In the listing below, find each line holding "github" and copy it.

■ ■ ■ ■ ■

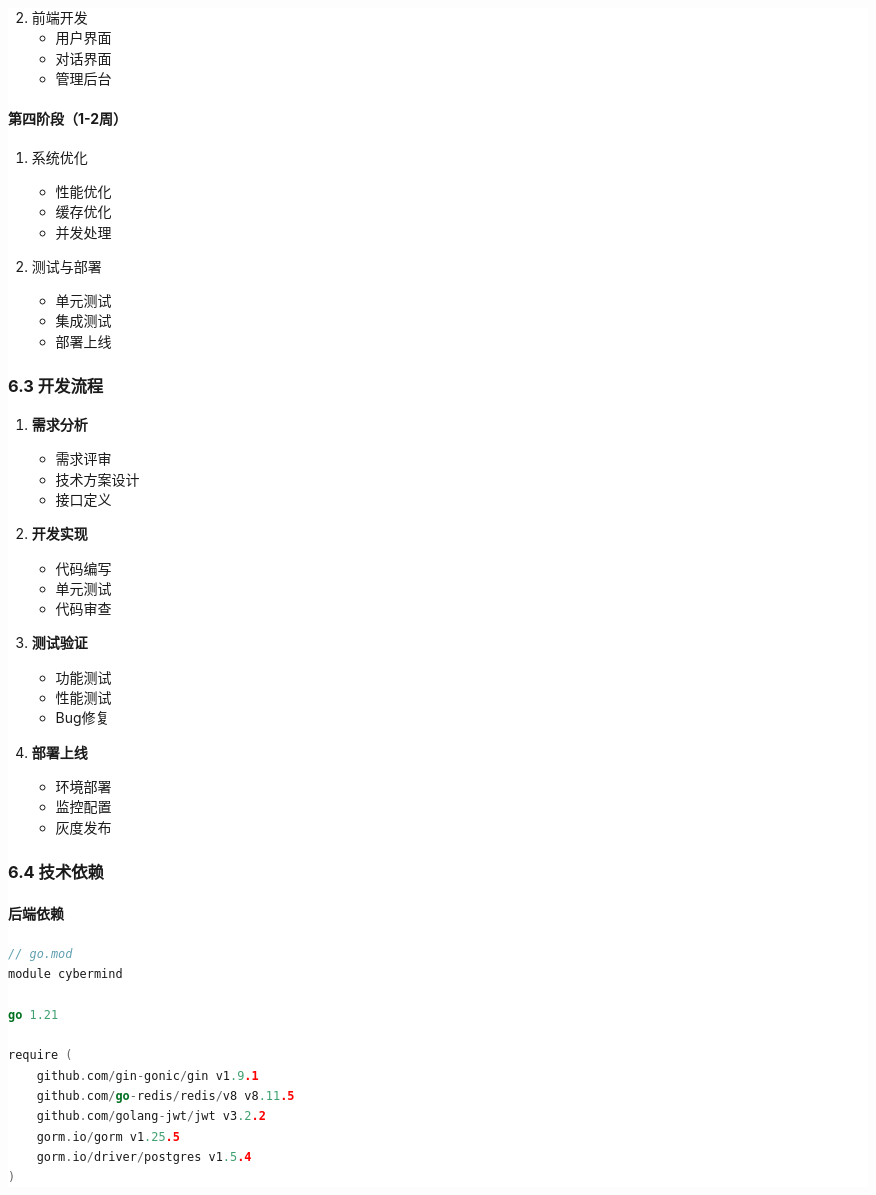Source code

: 2. 前端开发
   - 用户界面
   - 对话界面
   - 管理后台

#### 第四阶段（1-2周）
1. 系统优化
   - 性能优化
   - 缓存优化
   - 并发处理

2. 测试与部署
   - 单元测试
   - 集成测试
   - 部署上线

### 6.3 开发流程

1. **需求分析**
   - 需求评审
   - 技术方案设计
   - 接口定义

2. **开发实现**
   - 代码编写
   - 单元测试
   - 代码审查

3. **测试验证**
   - 功能测试
   - 性能测试
   - Bug修复

4. **部署上线**
   - 环境部署
   - 监控配置
   - 灰度发布

### 6.4 技术依赖

#### 后端依赖
```go
// go.mod
module cybermind

go 1.21

require (
    github.com/gin-gonic/gin v1.9.1
    github.com/go-redis/redis/v8 v8.11.5
    github.com/golang-jwt/jwt v3.2.2
    gorm.io/gorm v1.25.5
    gorm.io/driver/postgres v1.5.4
)
```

■ ■ ■ ■ ■

# [Finished task]
    github.com/gin-gonic/gin v1.9.1
    github.com/go-redis/redis/v8 v8.11.5
    github.com/golang-jwt/jwt v3.2.2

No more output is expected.